Saved entries
#####
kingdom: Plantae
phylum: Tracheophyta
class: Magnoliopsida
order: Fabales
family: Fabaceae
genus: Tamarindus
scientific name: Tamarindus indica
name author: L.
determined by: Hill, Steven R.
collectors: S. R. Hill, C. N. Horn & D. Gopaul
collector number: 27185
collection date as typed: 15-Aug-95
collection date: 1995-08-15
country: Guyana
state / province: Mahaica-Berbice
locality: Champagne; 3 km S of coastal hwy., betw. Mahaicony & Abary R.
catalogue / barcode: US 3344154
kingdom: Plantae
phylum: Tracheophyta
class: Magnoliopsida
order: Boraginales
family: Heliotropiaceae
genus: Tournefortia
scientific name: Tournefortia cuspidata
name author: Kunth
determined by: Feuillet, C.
#####
YOUR OBJECTIVE –
Copy the data starting at the line containing "genus: Tamarindus" and ending at the line containing "state / province: Mahaica-Berbice", substituting "identified by" for "determined by" and leaving everything else unchanged.

CORRECT RESULT –
genus: Tamarindus
scientific name: Tamarindus indica
name author: L.
identified by: Hill, Steven R.
collectors: S. R. Hill, C. N. Horn & D. Gopaul
collector number: 27185
collection date as typed: 15-Aug-95
collection date: 1995-08-15
country: Guyana
state / province: Mahaica-Berbice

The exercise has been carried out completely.